Un fonctionnaire sur deux gagnait moins de 1.635 euros net en 2011

L’INSEE montre également que la baisse de rémunération est plus importante en salaire net qu’en salaire brut. Si le salaire brut moyen régresse de 0,6%, le salaire net perd lui 0,8%. Cet écart est lié à la hausse des cotisations sociales retraite. La réforme des retraites de 2010 notamment prévoyait de relever progressivement (0,27% en 2011) le taux de cotisation jusqu’en 2020.

Le salaire net médian chez les fonctionnaires territoriaux était de 1 616 euros en 2010. Il est passé à 1 635 euros en 2011, soit une diminution de 0,8% en euros constants. Mais ce salaire médian cache d’importantes disparités, car les baisses de rémunérations diffèrent selon les catégories.
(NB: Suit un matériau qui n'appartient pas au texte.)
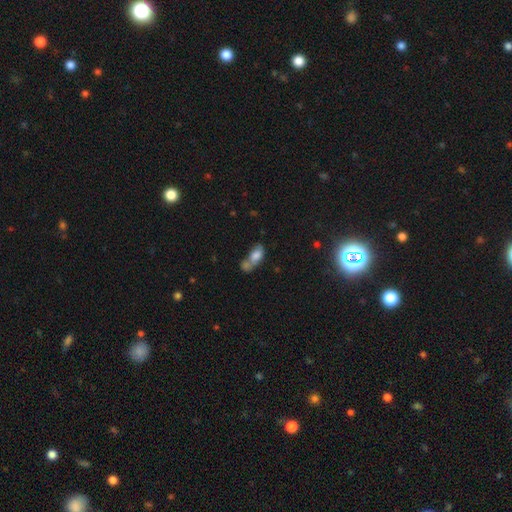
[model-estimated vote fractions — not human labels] The model was most divided on "merging": merger: 60%, none: 20%, minor disturbance: 11%, major disturbance: 9%. More confident: how rounded — in between (84%); smooth or featured — smooth (74%).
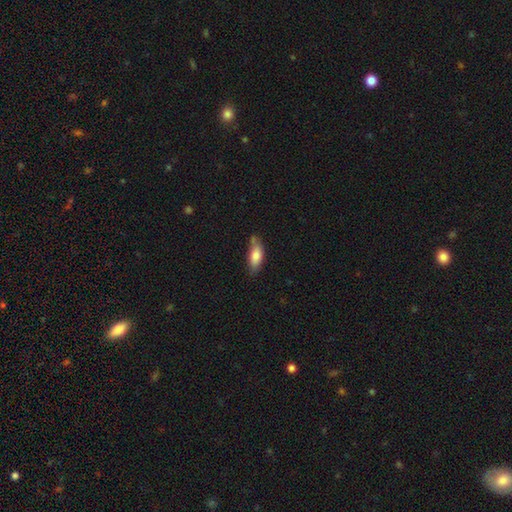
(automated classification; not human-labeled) smooth_or_featured: smooth (p=0.79) [alt: featured or disk p=0.14]
how_rounded: in between (p=0.75) [alt: cigar-shaped p=0.22]
merging: none (p=0.59) [alt: minor disturbance p=0.27]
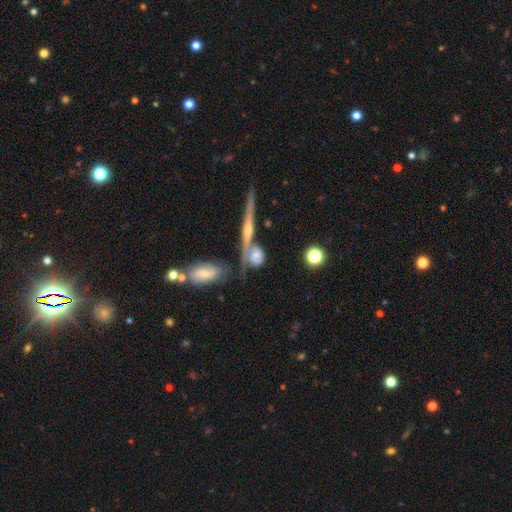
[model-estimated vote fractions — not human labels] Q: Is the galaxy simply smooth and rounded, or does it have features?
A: featured or disk — 51%.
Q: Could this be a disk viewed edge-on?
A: no — 50%, tied with yes.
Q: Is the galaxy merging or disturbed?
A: merger — 39%.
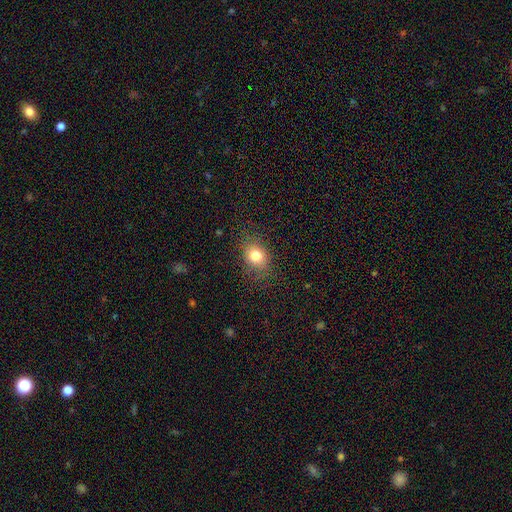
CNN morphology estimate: A smooth galaxy with no disk features (79%) that is in between round and cigar-shaped (54%).

Vote fractions:
- Smooth or featured? smooth: 79% / star or artifact: 12% / featured or disk: 10%
- How rounded? in between: 54% / round: 45% / cigar-shaped: 1%
- Merging? none: 79% / minor disturbance: 14% / major disturbance: 6% / merger: 1%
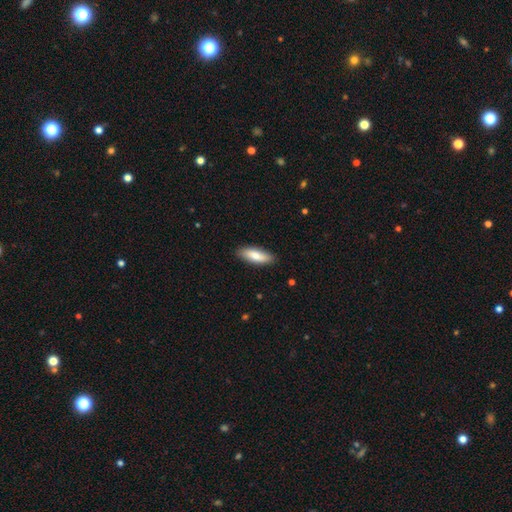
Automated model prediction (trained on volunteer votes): Smooth or featured?
  - smooth: 80% *
  - featured or disk: 14%
  - star or artifact: 6%
How rounded?
  - in between: 65% *
  - cigar-shaped: 33%
  - round: 2%
Merging?
  - none: 88% *
  - minor disturbance: 9%
  - major disturbance: 2%
  - merger: 1%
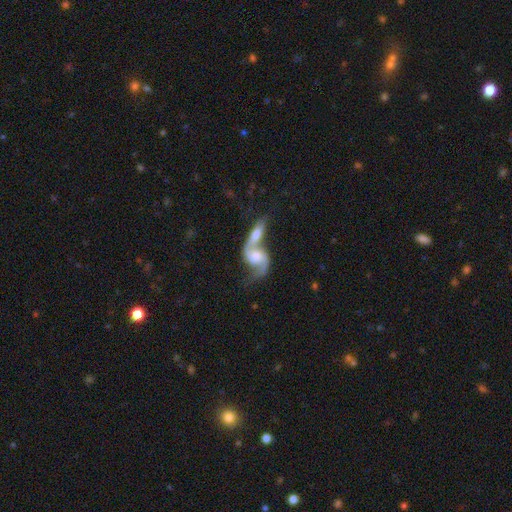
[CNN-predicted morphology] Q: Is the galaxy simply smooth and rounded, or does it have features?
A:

Les fonctionnaires de catégorie A, la mieux rémunérée (3 225 euros par mois en moyenne), ont ainsi vu leur pourvoir d’achat chuter de 1,4% en 2011, après la baisse de 0,2% subie en 2010. Concernant les catégories B et C, la baisse en 2011 est respectivement de 1,2% et 1,1% pour des salaires nets moyens de 2 244 euros et 1 668 euros.

L’étude de l’INSEE montre que, parmi ces fonctionnaires, ce sont les ouvriers et les employés qui ont vu leur rémunération progresser le plus lentement entre 2007 et 2011 : 1,1% d’augmentation annuelle en euros constants, contre 1,8% pour les cadres. Le Conseil supérieur de la fonction publique territoriale a arrêté fin 2013 de nouvelles grilles indiciaires pour la catégorie C. Une première évolution a pris effet au 1er février 2014, la seconde aura lieu le 1er janvier 2015. FO ne se satisfait pas de cette première mesure de rattrapage et exige l’ouverture rapide de négociations pour la refonte des grilles indiciaires, qui devaient initialement s’ouvrir en octobre 2013.

Mathieu Lapprand

*Étude de l’INSEE : « Les salaires dans la fonction publique territoriale ».

Publication des données relatives aux trois versants de la fonction publique –édition 2013.